Written problem a.
Answer these questions from the factor report, one per line:
(i) What was the 2025 performance of the Equity factor?
(ii) By how much did EFA outperform HEFA in 2025?
(iii) Starting around which month did the Local Inflation factor fall sharply?
### Reading passage ###
The Two Sigma Factor Lens is designed to capture independent and fundamental risks that are commonly found in institutional portfolios. The factor returns we report here represent what happened in markets, but how much they affected any given portfolio depends on that portfolio's exposure. A 10% drawdown in a factor matters little if your exposure is minimal; it matters a great deal if it's concentrated.
For more on how each factor is constructed to be independent from higher-tier factors, see “How to Identify Independent Sources of Risk for Multi-Asset Managers and Portfolios” (i.e., what each factor is residualized against).
Core Macro
Equity: Tariffs were expected to harm U.S. growth, which makes up more than 60% of market-cap-weighted global equity markets.2 It was believed that they would cause inflation and squeeze margins of the U.S. businesses responsible for paying them. What’s more, higher inflation would delay expected Fed rate cuts. By Liberation Day (April 2nd) these fears had already been building for weeks, with the day itself acting as the final straw.
Exhibit 2 shows that once markets had digested LD, a recovery began. U.S. Inflation reports continued to be lower than expected, earnings were robust, and despite a government shutdown, the Fed cut rates in-line with expectations. At least in 2025, the 14.58% performance of our Equity factor suggests that the negative impact of tariffs was overblown compared to expectations.
Exhibit 2: Equity Factor Performance in 2025
Secondary Macro
Foreign Currency: In our USD lens, this factor seeks to capture appreciation of G10 currencies versus the USD, due only to exchange rate dynamics.
Given the significant period of TIV we discussed, it’s fair to say that tariffs introduced some chaos into markets, stoking trade war fears and creating inflation and growth concerns. This resulted in a significant sell-off of the USD and perhaps some doubt in its role as a safe-haven asset. As we can see in Exhibit 3, this was one of the strongest years in the history of Venn’s Foreign Currency factor, up 14.49%.
Exhibit 3: Calendar Year Returns of Venn’s Foreign Currency Factor
For US investors with meaningful exposure to foreign currencies, this translates into tailwinds. For example, the iShares MSCI EAFE ETF (EFA) outperformed its hedged counterpart (HEFA) by 8.1% in 2025.
Local Inflation: This factor captures the value of a pure inflation hedge. In normal times, it’s expected to be negative as it’s short the inflation risk premium. It “pays off” when pure inflation is higher than expected, and the value of the hedge outweighs the cost to implement it.
This factor's performance captured inflation dynamics beyond our core macro factors throughout the year. In the first half, tariff fears elevated pure inflation expectations, and an inflation hedge added value, so the factor was volatile but generally positive.
As H2 data consistently showed tariffs weren't feeding through to prices, expectations normalized. The cost of holding an inflation hedge began to outweigh its value, and the factor fell sharply starting around September.
Exhibit 4: Local Inflation Factor Performance in 2025
Source: Venn by Two Sigma.
Macro Styles
Trend Following: This factor goes long or short futures across equities, fixed income, commodities, and currencies, based on their performance trends relative to their own history.
### Supplied records ###
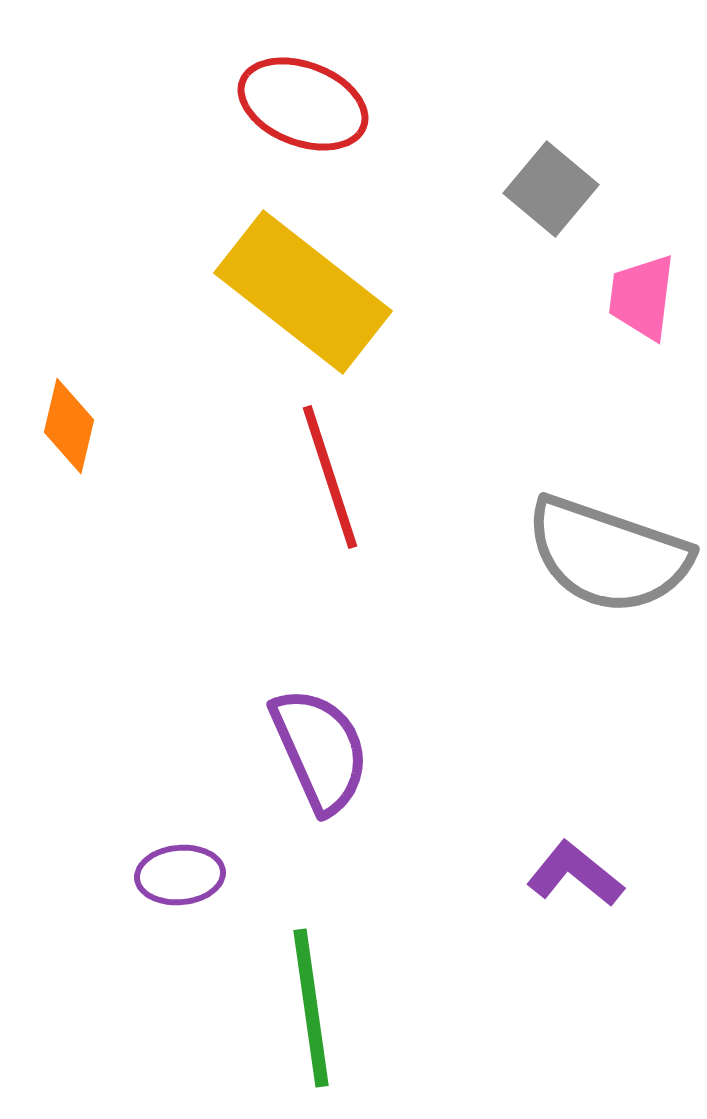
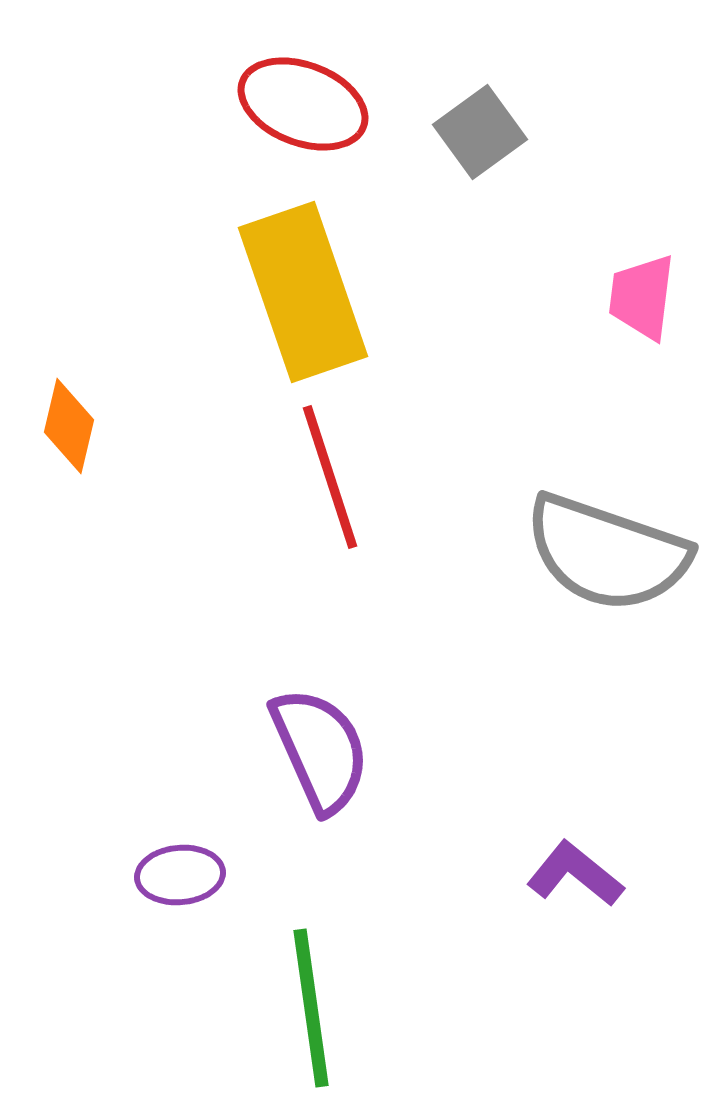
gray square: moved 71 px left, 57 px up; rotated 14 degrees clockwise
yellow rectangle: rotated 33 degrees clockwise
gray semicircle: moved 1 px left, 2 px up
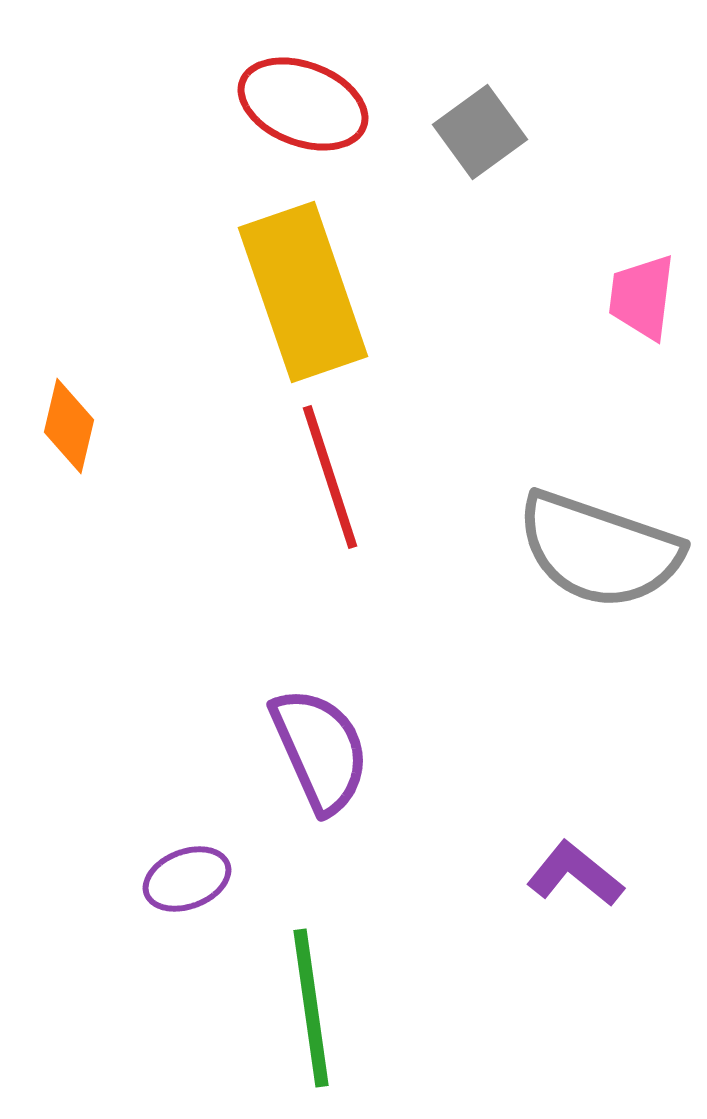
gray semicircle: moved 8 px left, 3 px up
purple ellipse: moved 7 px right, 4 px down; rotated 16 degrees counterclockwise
###
Written problem b. Please substitute "orange" for "purple" in the records, starting at the line "gray semicircle: moved 8 px left, 3 px up" and ending with the last line of the records, and keep everything else unchanged. Return only those lines.

Correct answer a.
(i) 14.58%
(ii) 8.1%
(iii) September

Correct answer b.
gray semicircle: moved 8 px left, 3 px up
orange ellipse: moved 7 px right, 4 px down; rotated 16 degrees counterclockwise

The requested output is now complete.